[Information given]
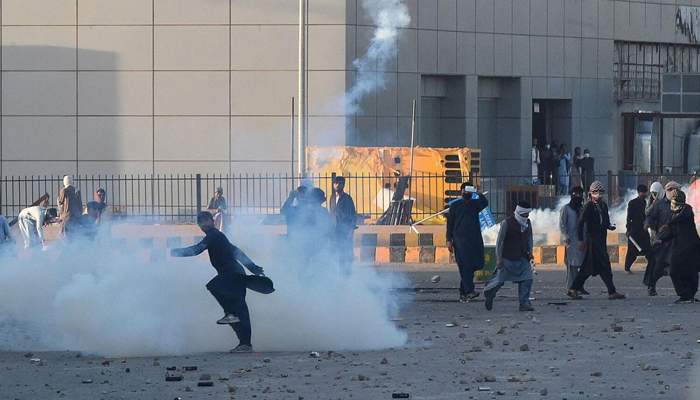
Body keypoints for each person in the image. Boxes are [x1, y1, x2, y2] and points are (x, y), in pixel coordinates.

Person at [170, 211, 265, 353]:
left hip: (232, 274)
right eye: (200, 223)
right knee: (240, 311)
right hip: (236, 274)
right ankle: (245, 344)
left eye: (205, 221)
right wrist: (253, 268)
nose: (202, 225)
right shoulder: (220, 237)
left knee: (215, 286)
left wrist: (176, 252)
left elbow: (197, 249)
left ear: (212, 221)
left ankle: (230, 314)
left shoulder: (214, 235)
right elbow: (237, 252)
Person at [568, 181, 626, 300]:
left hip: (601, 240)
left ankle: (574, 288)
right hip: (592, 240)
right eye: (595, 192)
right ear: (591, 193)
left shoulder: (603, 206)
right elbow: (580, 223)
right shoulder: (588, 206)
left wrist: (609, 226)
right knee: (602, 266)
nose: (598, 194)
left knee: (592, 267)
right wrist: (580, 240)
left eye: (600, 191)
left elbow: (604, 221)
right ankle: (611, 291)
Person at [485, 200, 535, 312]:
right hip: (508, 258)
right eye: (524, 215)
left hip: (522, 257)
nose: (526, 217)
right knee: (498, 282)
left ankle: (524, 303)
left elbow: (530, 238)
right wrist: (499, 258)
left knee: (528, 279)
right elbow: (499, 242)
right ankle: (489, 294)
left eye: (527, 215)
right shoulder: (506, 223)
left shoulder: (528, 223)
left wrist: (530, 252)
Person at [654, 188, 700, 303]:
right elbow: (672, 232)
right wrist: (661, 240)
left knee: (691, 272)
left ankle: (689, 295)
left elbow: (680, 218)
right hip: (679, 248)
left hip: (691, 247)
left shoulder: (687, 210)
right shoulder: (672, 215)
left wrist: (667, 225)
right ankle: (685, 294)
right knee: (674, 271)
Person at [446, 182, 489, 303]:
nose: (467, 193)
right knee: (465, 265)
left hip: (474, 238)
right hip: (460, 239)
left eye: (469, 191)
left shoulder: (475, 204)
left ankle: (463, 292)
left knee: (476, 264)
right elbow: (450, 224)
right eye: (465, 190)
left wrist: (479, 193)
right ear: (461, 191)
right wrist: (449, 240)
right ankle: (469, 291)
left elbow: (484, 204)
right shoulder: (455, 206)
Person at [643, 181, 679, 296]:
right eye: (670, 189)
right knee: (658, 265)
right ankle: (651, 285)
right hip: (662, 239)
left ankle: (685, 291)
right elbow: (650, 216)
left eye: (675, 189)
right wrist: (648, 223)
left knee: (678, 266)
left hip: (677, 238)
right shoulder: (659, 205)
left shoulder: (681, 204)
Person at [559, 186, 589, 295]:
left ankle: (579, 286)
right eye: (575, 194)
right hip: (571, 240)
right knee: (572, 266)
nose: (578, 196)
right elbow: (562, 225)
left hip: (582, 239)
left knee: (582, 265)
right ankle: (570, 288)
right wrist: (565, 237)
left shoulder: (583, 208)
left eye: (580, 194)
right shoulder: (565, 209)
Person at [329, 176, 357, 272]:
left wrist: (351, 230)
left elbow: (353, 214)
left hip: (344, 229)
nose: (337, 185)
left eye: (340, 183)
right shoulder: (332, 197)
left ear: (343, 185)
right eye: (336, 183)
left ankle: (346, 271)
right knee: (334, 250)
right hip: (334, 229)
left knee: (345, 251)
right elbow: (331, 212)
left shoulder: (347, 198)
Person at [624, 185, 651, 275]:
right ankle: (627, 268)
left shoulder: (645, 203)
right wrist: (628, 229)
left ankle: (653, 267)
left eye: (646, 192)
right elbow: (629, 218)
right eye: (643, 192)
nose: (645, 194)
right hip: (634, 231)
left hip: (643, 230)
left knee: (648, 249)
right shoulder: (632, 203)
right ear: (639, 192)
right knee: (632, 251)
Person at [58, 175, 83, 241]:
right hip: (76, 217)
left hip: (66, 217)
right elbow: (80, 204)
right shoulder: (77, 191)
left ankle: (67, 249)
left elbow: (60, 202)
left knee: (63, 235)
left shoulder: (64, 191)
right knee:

[Aim of the task] Every entry should come back exactly as written, only without images.

[Exercise solution]
Body keypoints for each person in the image. Boxes are [x1, y1, x2, y2] and points are (x, y), in pixel coordinates.

Person at [170, 211, 265, 353]:
left hip: (232, 274)
right eye: (200, 223)
right knee: (240, 311)
right hip: (236, 274)
right ankle: (245, 344)
left eye: (205, 221)
right wrist: (253, 268)
nose: (202, 225)
right shoulder: (220, 237)
left knee: (215, 286)
left wrist: (176, 252)
left elbow: (197, 249)
left ear: (212, 221)
left ankle: (230, 314)
left shoulder: (214, 235)
right elbow: (237, 252)
Person at [568, 181, 626, 300]:
left hip: (601, 240)
left ankle: (574, 288)
right hip: (592, 240)
right eye: (595, 192)
right ear: (591, 193)
left shoulder: (603, 206)
right elbow: (580, 223)
right shoulder: (588, 206)
left wrist: (609, 226)
right knee: (602, 266)
nose: (598, 194)
left knee: (592, 267)
right wrist: (580, 240)
left eye: (600, 191)
left elbow: (604, 221)
right ankle: (611, 291)
Person at [485, 200, 535, 312]:
right hip: (508, 258)
right eye: (524, 215)
left hip: (522, 257)
nose: (526, 217)
right knee: (498, 282)
left ankle: (524, 303)
left elbow: (530, 238)
right wrist: (499, 258)
left knee: (528, 279)
right elbow: (499, 242)
right ankle: (489, 294)
left eye: (527, 215)
right shoulder: (506, 223)
left shoulder: (528, 223)
left wrist: (530, 252)
Person at [654, 188, 700, 303]:
right elbow: (672, 232)
right wrist: (661, 240)
left knee: (691, 272)
left ankle: (689, 295)
left elbow: (680, 218)
right hip: (679, 248)
left hip: (691, 247)
left shoulder: (687, 210)
right shoulder: (672, 215)
left wrist: (667, 225)
right ankle: (685, 294)
right knee: (674, 271)
Person at [446, 182, 489, 303]:
nose: (467, 193)
right knee: (465, 265)
left hip: (474, 238)
right hip: (460, 239)
left eye: (469, 191)
left shoulder: (475, 204)
left ankle: (463, 292)
left knee: (476, 264)
right elbow: (450, 224)
right eye: (465, 190)
left wrist: (479, 193)
right ear: (461, 191)
right wrist: (449, 240)
right ankle: (469, 291)
left elbow: (484, 204)
right shoulder: (455, 206)
Person at [643, 181, 679, 296]:
right eye: (670, 189)
right knee: (658, 265)
right ankle: (651, 285)
right hip: (662, 239)
left ankle: (685, 291)
right elbow: (650, 216)
left eye: (675, 189)
right wrist: (648, 223)
left knee: (678, 266)
left hip: (677, 238)
right shoulder: (659, 205)
left shoulder: (681, 204)
Person at [559, 186, 589, 295]:
left ankle: (579, 286)
right eye: (575, 194)
right hip: (571, 240)
right knee: (572, 266)
nose: (578, 196)
right elbow: (562, 225)
left hip: (582, 239)
left knee: (582, 265)
right ankle: (570, 288)
right wrist: (565, 237)
left shoulder: (583, 208)
left eye: (580, 194)
right shoulder: (565, 209)
Person at [329, 176, 357, 272]:
left wrist: (351, 230)
left elbow: (353, 214)
left hip: (344, 229)
nose: (337, 185)
left eye: (340, 183)
right shoulder: (332, 197)
left ear: (343, 185)
right eye: (336, 183)
left ankle: (346, 271)
right knee: (334, 250)
right hip: (334, 229)
left knee: (345, 251)
right elbow: (331, 212)
left shoulder: (347, 198)
Person at [624, 185, 651, 275]:
right ankle: (627, 268)
left shoulder: (645, 203)
right wrist: (628, 229)
left ankle: (653, 267)
left eye: (646, 192)
right elbow: (629, 218)
right eye: (643, 192)
nose: (645, 194)
right hip: (634, 231)
left hip: (643, 230)
left knee: (648, 249)
right shoulder: (632, 203)
right ear: (639, 192)
right knee: (632, 251)
Person at [58, 175, 83, 241]:
right hip: (76, 217)
left hip: (66, 217)
right elbow: (80, 204)
right shoulder: (77, 191)
left ankle: (67, 249)
left elbow: (60, 202)
left knee: (63, 235)
left shoulder: (64, 191)
right knee:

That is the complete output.